Existing safeguards that could be applied to address these threat models e.g. OWASP prevention and mitigation strategies, estimating their potential effectiveness, weaknesses and potential for subversion.
Critical safeguard gaps, identifying areas where new control mechanisms are required (serving as candidates for blue teams to develop control protocols via control evaluations, as introduced by Redwood Research).
Our aim is for this project to accelerate the AI control research agenda by making it faster to AI Safety researchers to understand the most critical threats to agentic AI use cases, where gaps exist against existing safeguards, and which existing safeguards would likely be most vulnerable to subversion.
We will publish our findings, release open-source code, and engage with the broader AI safety community to drive adoption.
This funding will directly support:
Technical R&D: Designing, developing, and testing the risk and threat modeling methodology and mechanism to run this against agentic AI use cases.
Empirical validation: Running case studies on real-world agentic AI use cases to test the methodology’s effectiveness.
Publication and dissemination: Producing a research paper, a LessWrong blog post, and making the codebase openly available to AI safety researchers.
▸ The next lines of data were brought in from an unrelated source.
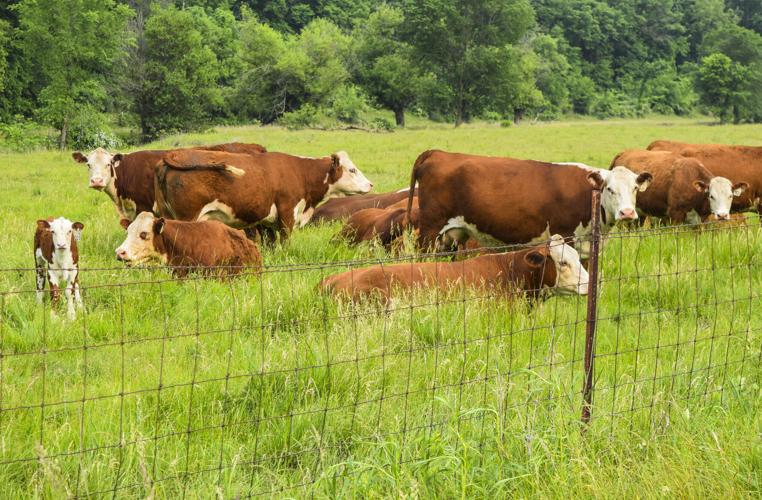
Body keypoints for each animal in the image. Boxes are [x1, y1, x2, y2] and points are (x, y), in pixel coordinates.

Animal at [153, 149, 373, 243]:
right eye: (352, 170)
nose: (371, 184)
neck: (300, 172)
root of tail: (175, 154)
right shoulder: (287, 213)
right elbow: (285, 241)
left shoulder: (268, 221)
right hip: (187, 217)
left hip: (167, 214)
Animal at [406, 150, 652, 259]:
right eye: (609, 189)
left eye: (635, 188)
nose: (627, 212)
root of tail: (438, 153)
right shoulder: (565, 236)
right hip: (430, 230)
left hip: (451, 235)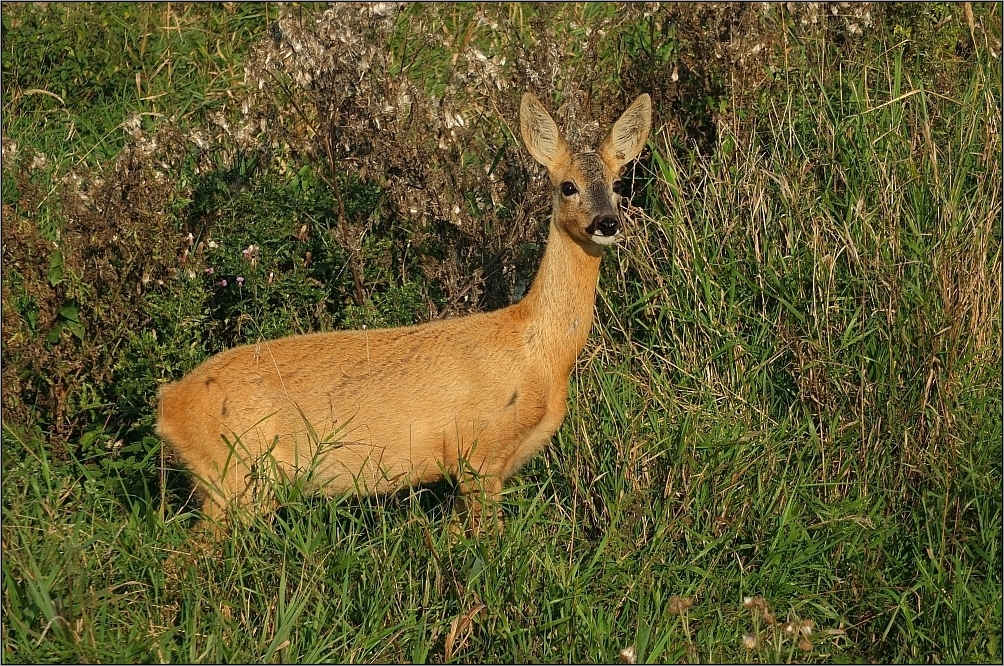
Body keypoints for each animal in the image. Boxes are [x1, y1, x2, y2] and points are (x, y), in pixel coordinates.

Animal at [158, 91, 650, 534]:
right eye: (568, 186)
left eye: (617, 184)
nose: (607, 223)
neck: (539, 352)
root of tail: (169, 404)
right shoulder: (477, 453)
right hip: (236, 478)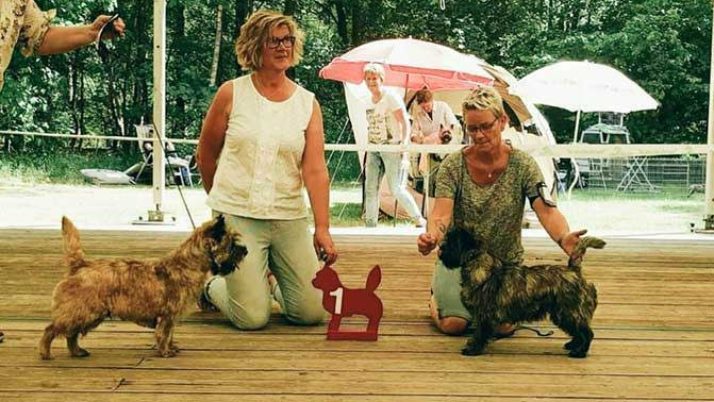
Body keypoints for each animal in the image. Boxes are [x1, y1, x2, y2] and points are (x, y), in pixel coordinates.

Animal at [41, 215, 249, 360]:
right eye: (231, 244)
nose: (246, 250)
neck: (186, 265)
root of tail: (80, 265)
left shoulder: (170, 317)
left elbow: (169, 335)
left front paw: (171, 348)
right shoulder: (167, 316)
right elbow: (163, 335)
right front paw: (165, 352)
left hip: (88, 314)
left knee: (71, 334)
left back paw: (77, 352)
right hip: (84, 312)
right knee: (52, 329)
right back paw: (45, 353)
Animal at [440, 226, 600, 358]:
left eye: (451, 242)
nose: (440, 249)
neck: (479, 266)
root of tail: (574, 270)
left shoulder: (484, 315)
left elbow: (480, 333)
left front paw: (473, 349)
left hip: (569, 312)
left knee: (587, 333)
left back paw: (579, 352)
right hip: (563, 314)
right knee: (578, 332)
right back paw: (572, 345)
This funding will lay the foundation for future work, for us and other AI Safety researchers to conduct targeted control evaluations, and develop new control mechanisms resistant to agent subversion.
Francesca has over 10 years of experience in operational and technology risk management, including her role as Head of Operational Risk at Tandem, a digital bank. She holds a BSc in Artificial Intelligence and an MSc in Human-Centered Computer Systems (Sussex University, UK). Francesca co-authored research on Safety Cases for Frontier AI with Arcadia Impact, published in December 2024, contributing to the AI safety space. She is interested in the threat model of losing control to AI and has published a project on ‘A Monte Carlo Simulation for estimating the risk of loss of control to AI’, and in the summer worked on a game built using the ArcWeave platform for people to explore choices and power structures in a world shaped by advanced Artificial Intelligence technologies.
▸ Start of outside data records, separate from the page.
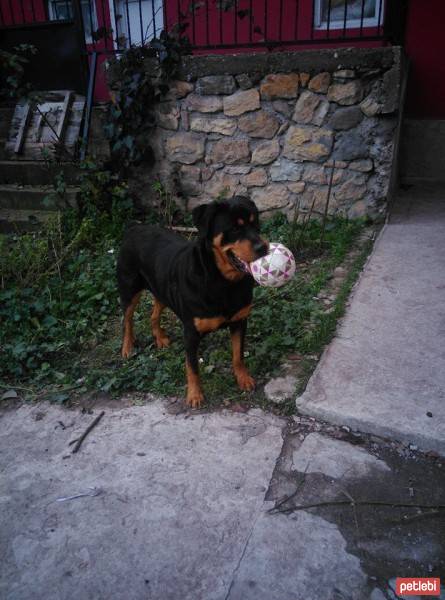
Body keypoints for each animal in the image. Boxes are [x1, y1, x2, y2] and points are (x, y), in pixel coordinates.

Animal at [116, 197, 268, 408]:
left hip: (162, 289)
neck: (223, 282)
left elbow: (238, 355)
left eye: (255, 223)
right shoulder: (191, 333)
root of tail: (134, 227)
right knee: (127, 320)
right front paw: (195, 395)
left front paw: (243, 379)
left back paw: (160, 337)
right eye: (234, 228)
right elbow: (192, 367)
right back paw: (127, 348)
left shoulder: (240, 321)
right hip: (129, 288)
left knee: (154, 313)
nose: (263, 247)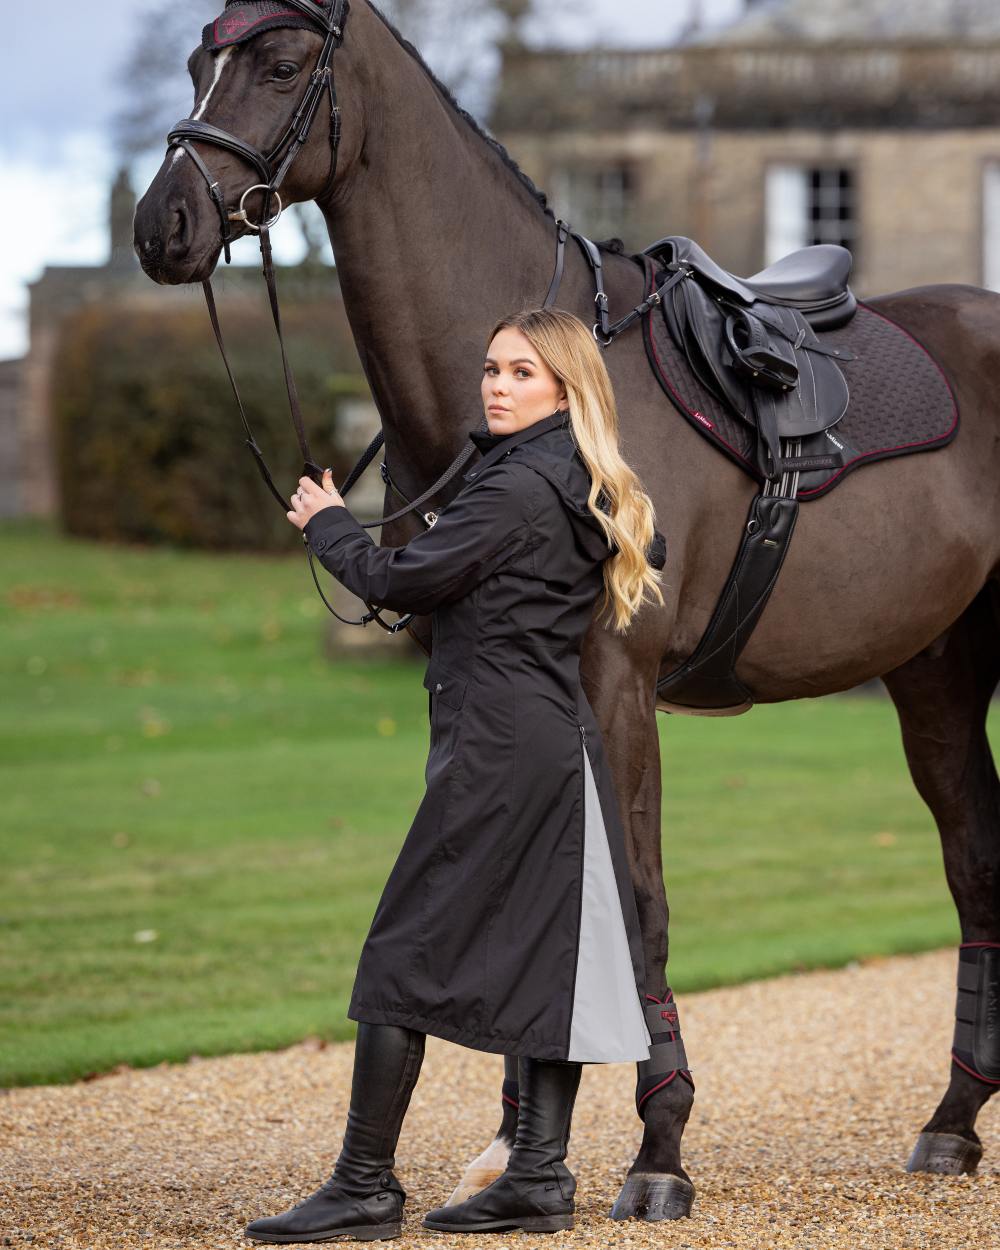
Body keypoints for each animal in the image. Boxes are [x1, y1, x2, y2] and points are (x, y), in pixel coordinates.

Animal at [132, 0, 1000, 1220]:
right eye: (196, 59)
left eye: (285, 62)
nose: (161, 224)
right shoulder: (485, 684)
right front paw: (515, 1148)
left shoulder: (616, 684)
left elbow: (633, 901)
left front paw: (659, 1147)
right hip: (934, 670)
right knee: (975, 862)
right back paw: (952, 1118)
Seb has 15+ years of software engineering experience, including developing risk monitoring systems for financial institutions like JP Morgan and HSBC. Additionally, he has 4 years of product management experience at Silicon Valley startups, combining technical expertise with strategic execution. He has led teams of 20+ software engineers on complex systems developments.
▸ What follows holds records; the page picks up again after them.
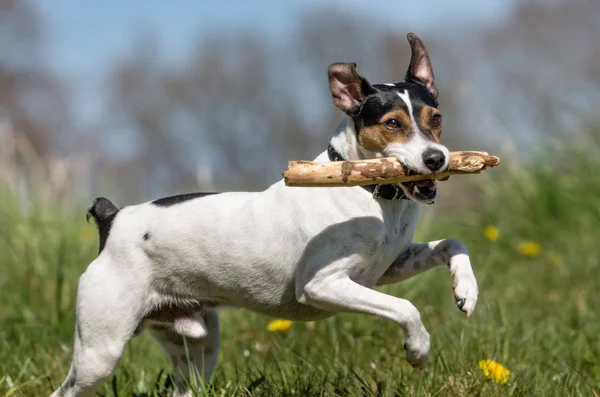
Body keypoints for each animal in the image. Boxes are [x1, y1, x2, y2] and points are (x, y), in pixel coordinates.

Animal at [54, 33, 480, 396]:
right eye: (393, 124)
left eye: (436, 118)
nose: (436, 159)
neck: (372, 196)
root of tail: (112, 220)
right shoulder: (322, 285)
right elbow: (405, 307)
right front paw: (418, 348)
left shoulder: (388, 267)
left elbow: (453, 243)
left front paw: (466, 290)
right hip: (101, 351)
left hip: (197, 346)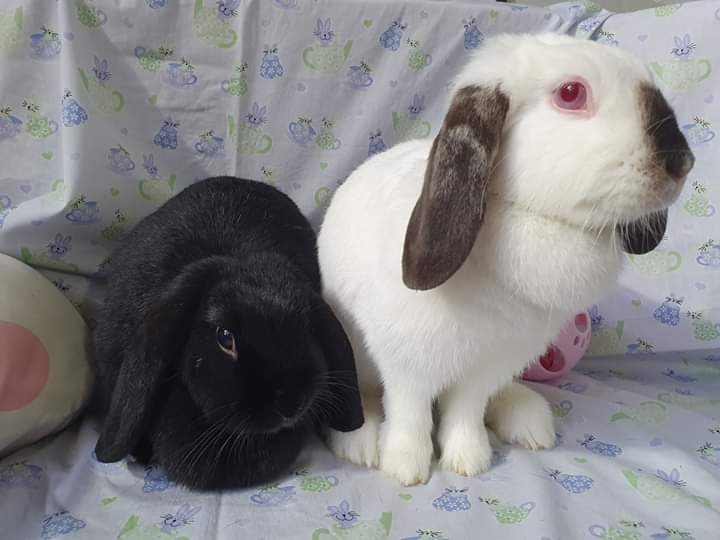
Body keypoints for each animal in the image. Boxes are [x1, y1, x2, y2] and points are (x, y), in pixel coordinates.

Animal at [317, 33, 694, 486]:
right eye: (571, 93)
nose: (683, 162)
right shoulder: (407, 364)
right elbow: (410, 415)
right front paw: (407, 468)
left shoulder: (486, 368)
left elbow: (465, 412)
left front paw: (468, 460)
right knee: (367, 397)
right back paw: (360, 442)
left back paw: (528, 420)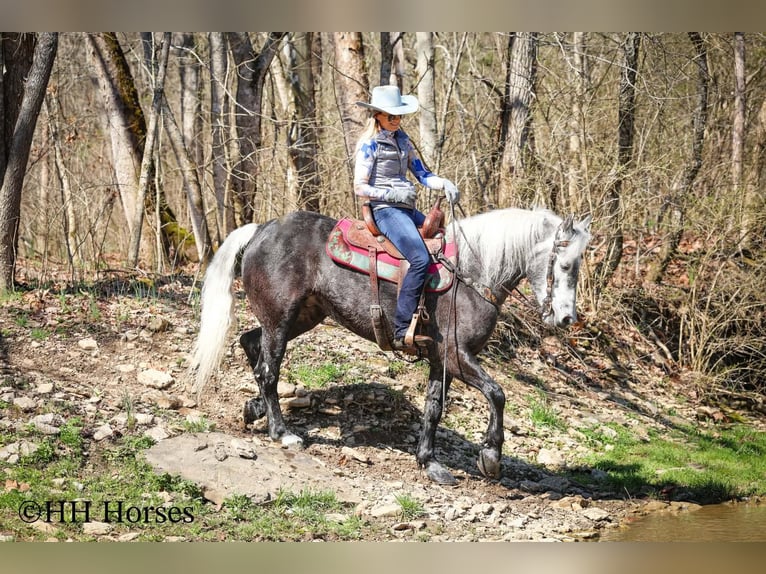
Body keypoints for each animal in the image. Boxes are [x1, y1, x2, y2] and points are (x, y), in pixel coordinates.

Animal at [190, 206, 591, 485]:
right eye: (565, 265)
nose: (566, 319)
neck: (472, 274)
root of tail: (262, 228)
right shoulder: (457, 356)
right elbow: (497, 393)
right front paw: (490, 456)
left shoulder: (440, 361)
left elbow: (434, 409)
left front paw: (430, 463)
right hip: (281, 319)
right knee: (268, 371)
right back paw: (282, 432)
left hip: (301, 317)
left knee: (251, 345)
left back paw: (255, 409)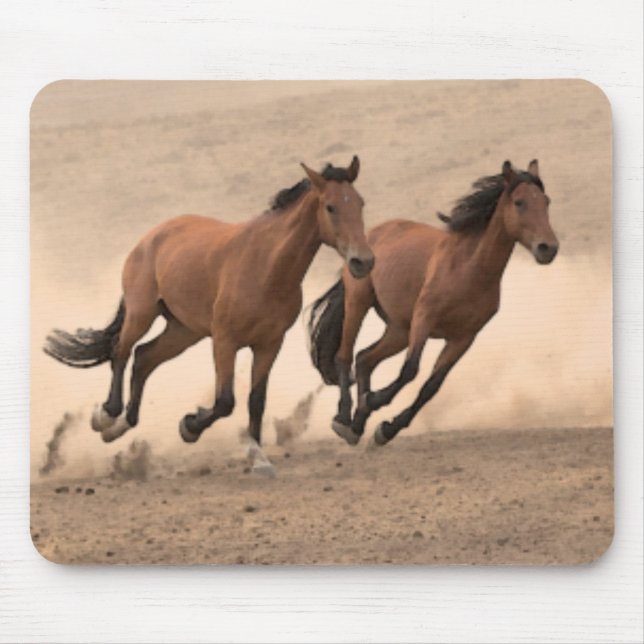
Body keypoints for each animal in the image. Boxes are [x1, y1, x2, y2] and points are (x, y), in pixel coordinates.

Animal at [44, 156, 374, 475]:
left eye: (360, 203)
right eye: (330, 206)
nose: (363, 261)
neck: (266, 266)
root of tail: (152, 235)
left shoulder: (269, 344)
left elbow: (257, 401)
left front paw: (258, 457)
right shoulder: (224, 341)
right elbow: (225, 401)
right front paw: (190, 425)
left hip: (183, 331)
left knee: (144, 357)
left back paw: (122, 425)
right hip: (142, 313)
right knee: (121, 352)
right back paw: (105, 416)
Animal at [307, 160, 558, 447]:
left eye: (546, 201)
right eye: (519, 202)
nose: (548, 248)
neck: (470, 269)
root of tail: (368, 236)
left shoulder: (463, 338)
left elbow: (431, 387)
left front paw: (386, 429)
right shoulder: (424, 319)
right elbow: (410, 370)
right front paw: (374, 402)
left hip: (398, 330)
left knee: (364, 359)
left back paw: (357, 425)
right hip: (359, 303)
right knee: (345, 356)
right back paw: (343, 419)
Seb and Francesca previously co-founded a fintech company, which participated in the Techstars and Barclays Accelerator programs.
We believe the most likely causes of this project failing are:
It proves unfeasible to develop a methodology that is effective for all agentic AI use cases i.e. it does not fully account for specific deployment scenarios, such as multi-agent systems or highly open-ended environments where an agent operates with significant autonomy across a broad range of domains.
Lack of adoption, if AI safety researchers and the broader community does not engage with or apply our methodology.
If the project fails we expect the outcomes to be:
Gaps in existing control mechanisms for agentic AI systems are more likely to go unnoticed, increasing systemic AI risks, particularly in high-autonomy and multi-agent deployment scenarios.
Slower iterative testing and development of AI control protocols, plus a reduced ability to prioritise the most critical areas where safeguards are lacking.
5,000 from a private donor which has allowed us to start initial work on the design of the methodology.
Achieving our minimum funding allows us to develop the methodology for threat modelling but limits our ability to develop a technical means of running this. Full funding allows us to deliver the set of deliverables outlined above.
Romain Deléglise
5 days ago
I hope you'll have enough money to launch your project, it looks promising!